PROMPT 1 →
Recast the text read from the four entries that follow the workshop page as a JSON list of strings, one string per line, with blank lines left out. Omit the picture markers from the answer.

TEXT UNDER STUDY →

# [Workshop 5. Assessment of Survey Data Quality](https://wapor.org/events/annual-conference/current-conference/training-workshops/)

# Part II: Design effect and weighting

Author: <a href="mailto:alexander.seymer@plus.ac.at?subject=Regarding the WAPOR 2023 workshop">Alexander Seymer @ PLUS</a>

Date: September 19, 2023

## Abstract

In this session of the workshop, the design effect, as measure for the impact of the sampling design on the variance of an estimator, and weighting as tool to account for complex sampling designs will be discussed.

## Preparing the R session


In [11]:
source("install.R")

RECORDS FOR PROCESSING →
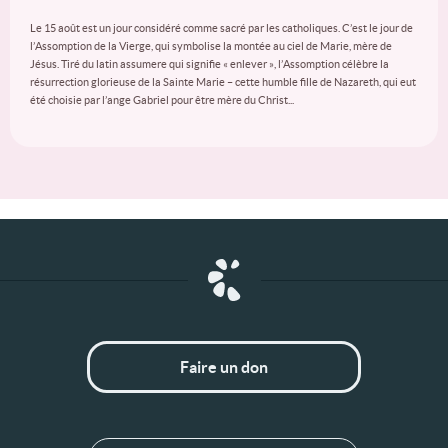
Le 15 août est un jour considéré comme sacré par les catholiques. C’est le jour de
l’Assomption de la Vierge, qui symbolise la montée au ciel de Marie, mère de
Jésus. Tiré du latin assumere qui signifie « enlever », l’Assomption célèbre la
résurrection glorieuse de la Sainte Marie – cette humble fille de Nazareth, qui eut
été choisie par l’ange Gabriel pour être mère du Christ...
Faire un don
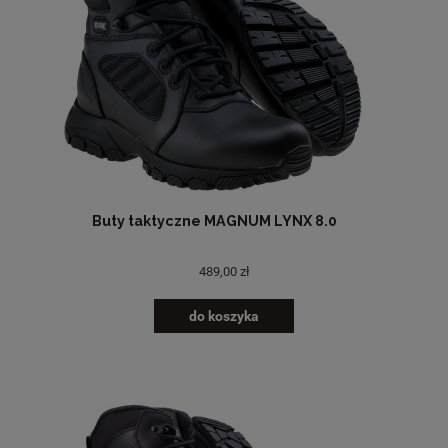
Buty taktyczne MAGNUM LYNX 8.0
489,00 zł
do koszyka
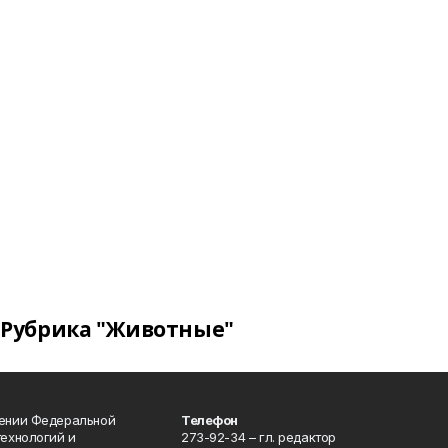
Рубрика "Животные"
лении Федеральной
Телефон
технологий и
273-92-34 – гл. редактор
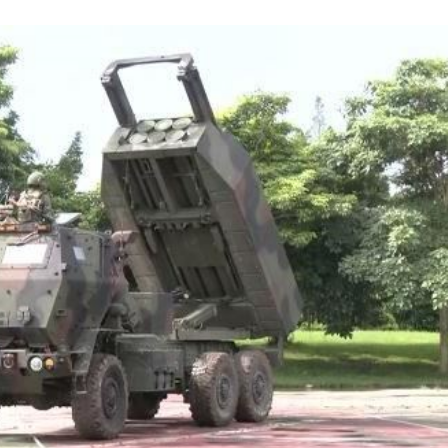
事長
10:37
10:35
率曝
10:35
網
10:34
場！
10:30
熱潮
10:00
15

PROMPT 2 →
In the workshop page, what does the abstract say the design effect measures?

TASK SOLUTION 1 →
[
  "Le 15 août est un jour considéré comme sacré par les catholiques. C’est le jour de",
  "l’Assomption de la Vierge, qui symbolise la montée au ciel de Marie, mère de",
  "Jésus. Tiré du latin assumere qui signifie « enlever », l’Assomption célèbre la",
  "résurrection glorieuse de la Sainte Marie – cette humble fille de Nazareth, qui eut",
  "été choisie par l’ange Gabriel pour être mère du Christ...",
  "Faire un don",
  "Buty taktyczne MAGNUM LYNX 8.0",
  "489,00 zł",
  "do koszyka",
  "Рубрика \"Животные\"",
  "лении Федеральной",
  "Телефон",
  "технологий и",
  "273-92-34 – гл. редактор",
  "事長",
  "10:37",
  "10:35",
  "率曝",
  "10:35",
  "網",
  "10:34",
  "場！",
  "10:30",
  "熱潮",
  "10:00",
  "15"
]

TASK SOLUTION 2 →
The impact of the sampling design on the variance of an estimator.